Mingi had his eyes closed, and I had to change his clothes so he could sleep comfortably. I slowly unbuttoned his shirt, but when I removed it, I immediately noticed a hickey on his chest, causing me to stop for a minute.

I smelled the shirt he was wearing, and it had the scent of a woman's perfume.

My heart shattered into pieces, and I fought back the urge to cry.

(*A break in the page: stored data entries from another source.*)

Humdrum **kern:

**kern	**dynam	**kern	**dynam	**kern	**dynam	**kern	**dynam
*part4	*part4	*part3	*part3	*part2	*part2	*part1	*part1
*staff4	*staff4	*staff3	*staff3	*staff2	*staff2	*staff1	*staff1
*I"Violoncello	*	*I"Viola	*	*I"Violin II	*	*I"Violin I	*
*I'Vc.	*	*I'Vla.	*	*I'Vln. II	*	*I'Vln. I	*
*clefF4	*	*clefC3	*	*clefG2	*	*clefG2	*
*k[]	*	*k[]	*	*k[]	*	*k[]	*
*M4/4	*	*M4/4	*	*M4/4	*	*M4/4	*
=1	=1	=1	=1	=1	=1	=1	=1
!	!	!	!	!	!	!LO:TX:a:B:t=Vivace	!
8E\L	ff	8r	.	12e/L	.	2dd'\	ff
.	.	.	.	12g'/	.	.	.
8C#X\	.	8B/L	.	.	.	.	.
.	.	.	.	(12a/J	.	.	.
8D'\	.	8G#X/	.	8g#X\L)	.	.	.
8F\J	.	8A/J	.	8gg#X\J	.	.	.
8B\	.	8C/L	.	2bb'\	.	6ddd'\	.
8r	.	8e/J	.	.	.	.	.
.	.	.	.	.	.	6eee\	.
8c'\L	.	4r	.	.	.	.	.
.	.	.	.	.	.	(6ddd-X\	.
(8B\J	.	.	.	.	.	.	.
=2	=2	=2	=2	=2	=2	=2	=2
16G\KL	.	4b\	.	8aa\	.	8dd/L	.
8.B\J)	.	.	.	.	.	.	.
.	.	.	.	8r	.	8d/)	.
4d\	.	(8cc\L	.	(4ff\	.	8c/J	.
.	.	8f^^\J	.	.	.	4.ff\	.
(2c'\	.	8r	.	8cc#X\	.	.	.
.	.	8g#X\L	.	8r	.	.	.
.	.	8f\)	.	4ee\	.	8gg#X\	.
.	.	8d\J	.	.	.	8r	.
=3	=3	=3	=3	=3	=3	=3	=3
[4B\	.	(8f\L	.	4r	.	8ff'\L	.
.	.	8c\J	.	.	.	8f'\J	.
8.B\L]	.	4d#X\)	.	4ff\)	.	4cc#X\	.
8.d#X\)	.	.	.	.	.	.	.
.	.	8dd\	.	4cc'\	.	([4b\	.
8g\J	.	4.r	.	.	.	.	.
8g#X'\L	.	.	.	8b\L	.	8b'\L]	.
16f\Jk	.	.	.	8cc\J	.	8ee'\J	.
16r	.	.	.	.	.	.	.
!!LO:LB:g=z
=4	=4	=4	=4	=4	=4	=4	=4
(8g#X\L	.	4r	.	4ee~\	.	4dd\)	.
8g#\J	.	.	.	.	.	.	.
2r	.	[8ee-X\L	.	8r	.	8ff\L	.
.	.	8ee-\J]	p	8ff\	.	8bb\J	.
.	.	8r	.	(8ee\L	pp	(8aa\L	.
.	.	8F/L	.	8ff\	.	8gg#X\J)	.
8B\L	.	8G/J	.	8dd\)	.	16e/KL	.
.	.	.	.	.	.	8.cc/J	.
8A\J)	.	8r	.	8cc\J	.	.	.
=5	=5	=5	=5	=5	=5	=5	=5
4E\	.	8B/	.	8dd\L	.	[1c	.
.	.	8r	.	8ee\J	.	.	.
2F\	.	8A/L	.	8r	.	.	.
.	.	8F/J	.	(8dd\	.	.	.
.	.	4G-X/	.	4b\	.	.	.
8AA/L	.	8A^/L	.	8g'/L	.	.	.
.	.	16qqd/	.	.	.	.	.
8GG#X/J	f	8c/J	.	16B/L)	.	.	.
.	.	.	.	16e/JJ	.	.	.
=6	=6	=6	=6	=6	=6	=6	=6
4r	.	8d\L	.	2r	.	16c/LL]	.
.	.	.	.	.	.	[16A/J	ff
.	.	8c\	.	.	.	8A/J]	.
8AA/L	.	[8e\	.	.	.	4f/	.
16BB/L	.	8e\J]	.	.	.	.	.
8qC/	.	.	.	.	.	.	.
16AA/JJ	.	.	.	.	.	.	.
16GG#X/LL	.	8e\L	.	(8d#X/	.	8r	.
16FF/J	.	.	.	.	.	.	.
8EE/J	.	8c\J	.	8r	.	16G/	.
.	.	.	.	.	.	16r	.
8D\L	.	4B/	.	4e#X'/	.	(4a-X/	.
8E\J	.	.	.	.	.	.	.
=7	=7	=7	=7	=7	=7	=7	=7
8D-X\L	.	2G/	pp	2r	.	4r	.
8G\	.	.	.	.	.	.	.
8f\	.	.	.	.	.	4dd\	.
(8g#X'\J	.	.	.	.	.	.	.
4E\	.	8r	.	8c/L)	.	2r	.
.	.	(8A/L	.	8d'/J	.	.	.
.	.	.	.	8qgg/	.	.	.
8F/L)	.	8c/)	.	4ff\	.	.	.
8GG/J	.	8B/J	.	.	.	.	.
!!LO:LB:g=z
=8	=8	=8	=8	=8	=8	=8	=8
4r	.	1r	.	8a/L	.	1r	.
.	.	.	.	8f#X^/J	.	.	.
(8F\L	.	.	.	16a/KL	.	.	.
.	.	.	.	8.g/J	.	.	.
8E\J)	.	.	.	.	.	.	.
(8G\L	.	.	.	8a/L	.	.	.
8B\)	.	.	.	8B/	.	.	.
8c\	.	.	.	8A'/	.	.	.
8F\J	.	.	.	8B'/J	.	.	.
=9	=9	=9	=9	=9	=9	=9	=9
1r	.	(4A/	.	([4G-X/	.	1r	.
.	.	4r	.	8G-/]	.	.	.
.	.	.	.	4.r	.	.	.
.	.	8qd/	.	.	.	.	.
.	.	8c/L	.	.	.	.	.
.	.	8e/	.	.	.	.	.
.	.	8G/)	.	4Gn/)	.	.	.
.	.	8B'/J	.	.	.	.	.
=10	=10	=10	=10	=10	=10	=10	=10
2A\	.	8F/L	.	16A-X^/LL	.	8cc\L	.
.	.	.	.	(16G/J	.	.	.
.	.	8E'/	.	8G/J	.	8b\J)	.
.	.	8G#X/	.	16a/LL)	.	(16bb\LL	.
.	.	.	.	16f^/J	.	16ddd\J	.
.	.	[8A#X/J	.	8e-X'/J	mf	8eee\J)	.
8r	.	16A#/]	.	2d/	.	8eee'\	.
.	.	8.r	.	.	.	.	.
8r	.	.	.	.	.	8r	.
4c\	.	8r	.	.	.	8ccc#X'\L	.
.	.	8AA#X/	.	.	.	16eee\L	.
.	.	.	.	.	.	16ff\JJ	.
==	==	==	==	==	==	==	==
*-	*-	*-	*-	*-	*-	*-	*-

I quickly dressed Mingi and adjusted his position on the bed.

"I love you so much," I said with tears streaming down my face as I kissed his forehead before leaving our former bedroom, which now belonged solely to him.

I returned to the maid's room, which is now my room. Mingi sent our maids back to their own homes, and now I'm the one taking care and cleaning of the entire house.

I lay on the bed and let all the pain overwhelm me. Mingi is cheating on me, and it all started when he wrongly thought I was cheating on him with my best friend, Mark.

Nothing happened between me and Mark. I don't know how we ended up waking up together without wearing any clothes, but we both know nothing happened between us, even though we were both drunk.

I don't know how we ended up in this situation, and I still regret the sin that I never committed.

In an instant, the Mingi who loved me so much disappeared. The Mingi who never physically hurt me, the Mingi who never hurt my feelings, the Mingi who promised he would never cheat on me.

Maybe Mingi will forgive me, I don't know for how long. He can hurt me as long as he wants,  if it makes him feel better. I'm okay with that.

I've been crying every day since that day. It's been almost five months of Mingi coming home drunk nearly every day, often with kiss marks on him—his neck or chest. But I endure the pain, even though it hurts a lot. I think I deserved it.

Even though I know he's trying to get revenge, it's fine. But even though I'm used to it, I can't help but feel hurt. I can't complain because they think I've done something wrong that I should regret.

I only have one friend, Mark, because ever since that day, Mingi has forbidden me from leaving the house. Hongjoong hyung is mad at me because of what I did.